配偶者控除を受ける為には、申告書の作成だけではなく他にも必要な書類を揃える事となります。それは申告書の提出時に添付をする為の種類となります。戸籍謄本、遺言書、そして遺産分割協議書等の写し等、相続した配偶者の財産の内容が分かるような書類が必要です。そして印鑑証明書も用意しておく必要があります。

申告書の提出は被相続人が亡くなった翌日から10か月以内に行う必要がありますが、もし遺産の分配が期限までに決まらない時には特例の控除を受ける事が出来ません。その場合の相続税額は控除を含まない金額が課税価格となります。しかしそれも救済措置があり、「申告期限後3年以内の分割見込書」の提出をする事により後から還付をして貰う事が出来ます。これは、遺産分割が期限までされなかった事実や、今後の分割の見込み等を記した書類です。
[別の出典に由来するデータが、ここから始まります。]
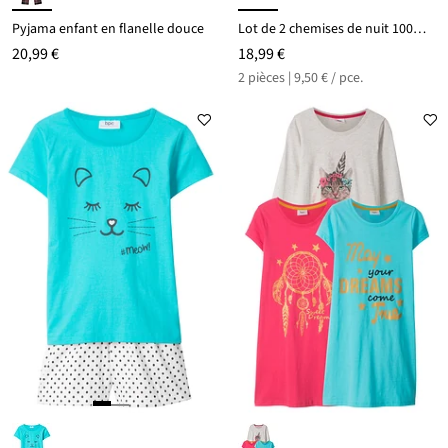
Pyjama enfant en flanelle douce
Lot de 2 chemises de nuit 100% coton
20,99 €
18,99 €
2 pièces | 9,50 € / pce.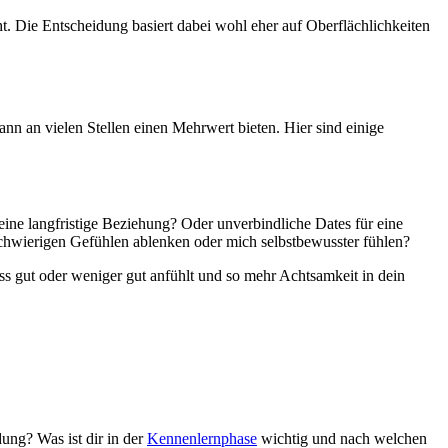
ht. Die Entscheidung basiert dabei wohl eher auf Oberflächlichkeiten
n an vielen Stellen einen Mehrwert bieten. Hier sind einige
ine langfristige Beziehung? Oder unverbindliche Dates für eine
chwierigen Gefühlen ablenken oder mich selbstbewusster fühlen?
ss gut oder weniger gut anfühlt und so mehr Achtsamkeit in dein
ng? Was ist dir in der
Kennenlernphase
wichtig und nach welchen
書類を提出した後に、3年以内に遺産の分割が決まった場合には、その日の翌日から4か月以内に税務署に更生の手続きをすると、払い過ぎた相続税の還付を受ける事が出来ます。

もし3年を過ぎてもまだ遺産の分割が決まらない時は、3年を過ぎた日の翌日から2か月以内に「遺産が未分割であることについてやむを得ない事由がある旨の承認申請書」という書類を税務署長に提出する必要があります。その手続きにより承認をされると更にその期限を延長して貰う事が出来ます。

その後に分割が決まれば、決まった日の翌日から4か月以内に遺産の分割を行い、更生の手続きをすると払い過ぎた相続税を還付して貰う事が出来ます。所定の期限に間に合わない場合でも適切な手続きをする事で、優遇措置を受ける事が出来るという事です。